Brusio
Vorlage:Ort Schweiz Brusio (dt. veraltet: Brüs) ist eine italienischsprachige Gemeinde im südlichen Graubünden (Schweiz). Zusammen mit der Nachbargemeinde Poschiavo bildet Brusio die Talschaft Val Poschiavo (deutsch: Puschlav) und den Bezirk Bernina.
Wappen
Beschreibung: In Rot ein durchgehendes silbernes (weisses) Kreuz. Gleich dem Wappen des Kreises Brusio, das die Umsetzung eines Siegels mit dem Begleittext sub hoc signo vinces vom Beginn des 17. Jahrhunderts ist, in den Farben der ehemaligen Gerichtsgemeinde Puschlav.
Geographie
Das Gemeindegebiet umfasst das untere Puschlav und erstreckt sich vom südlichen Ende des Lago di Poschiavo bis zur italienischen Grenze bei Piattamala, die mit 522 m ü. M. den tiefsten Punkt der Gemeinde markiert. Die höchste Erhebung bildet der 2901 m hohe Piz Combul.
Im Talboden liegen der Hauptort Brusio (780 m) und, unterhalb davon, die Dörfer Campascio (637 m) und Campocologno (553 m) sowie der Weiler Zalende. Auf schmalen Terrassen, oberhalb der von Geröllhalden und lockeren Kastanienhainen geprägten Talflanken, befinden sich die Dörfer Viano (1281 m) und - in extremer Steillage auf Höhen von 1300 bis 1550 m verstreut - Cavajone.
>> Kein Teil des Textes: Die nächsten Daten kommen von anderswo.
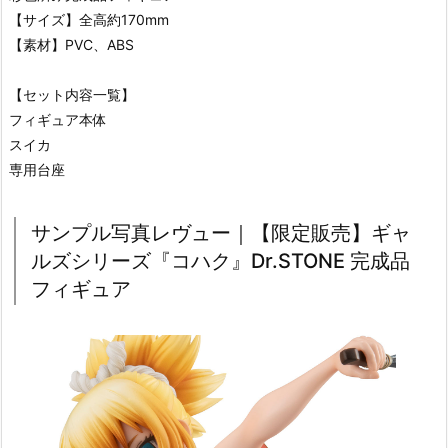
【サイズ】全高約170mm
【素材】PVC、ABS
【セット内容一覧】
フィギュア本体
スイカ
専用台座
サンプル写真レヴュー｜【限定販売】ギャ
ルズシリーズ『コハク』Dr.STONE 完成品
フィギュア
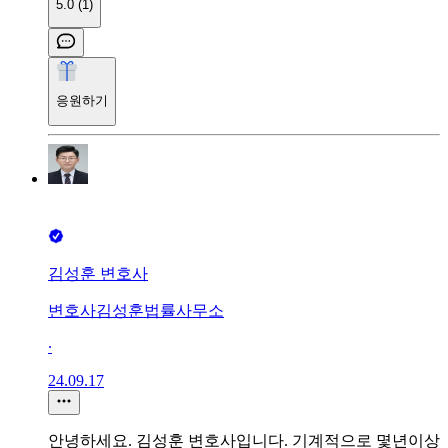
5.0 (1)
응원하기
김성훈 변호사
변호사김성훈법률사무소
∙
24.09.17
안녕하세요. 김성훈 변호사입니다. 기계적으로 몇년이상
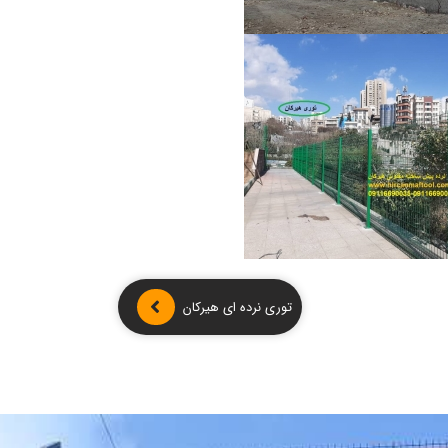
توری نرده ای هیرکان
Zur Gemeinde gehören auch ein Teil von Miralago sowie mehrere Maiensässe und Alpsiedlungen.
Im Jahr 1997 wurden 16.6 % der Gemeindefläche landwirtschaftlich genutzt, der Wald nahm 54.1 % ein, die Siedlungen 2.3 %. Als unproduktiv galten 27.0 %.
Die Gemeinde ist auf drei Seiten von italienischem Gebiet umgeben. Nachbargemeinden sind neben Poschiavo die zur Provinz Sondrio gehörenden Grosotto, Vervio, Tirano, Villa di Tirano, Bianzone, Teglio und Chiuro.
Geschichte
Brusio, im Jahre 1106 urkundlich erwähnt, wurde 1222 als eigenständige Gemeinde genannt. Seit dem 14. Jahrhundert bildete der Ort mit Poschiavo zusammen eine grosse Talgemeinde (Cumün), die 1408 dem Gotteshausbund beitrat.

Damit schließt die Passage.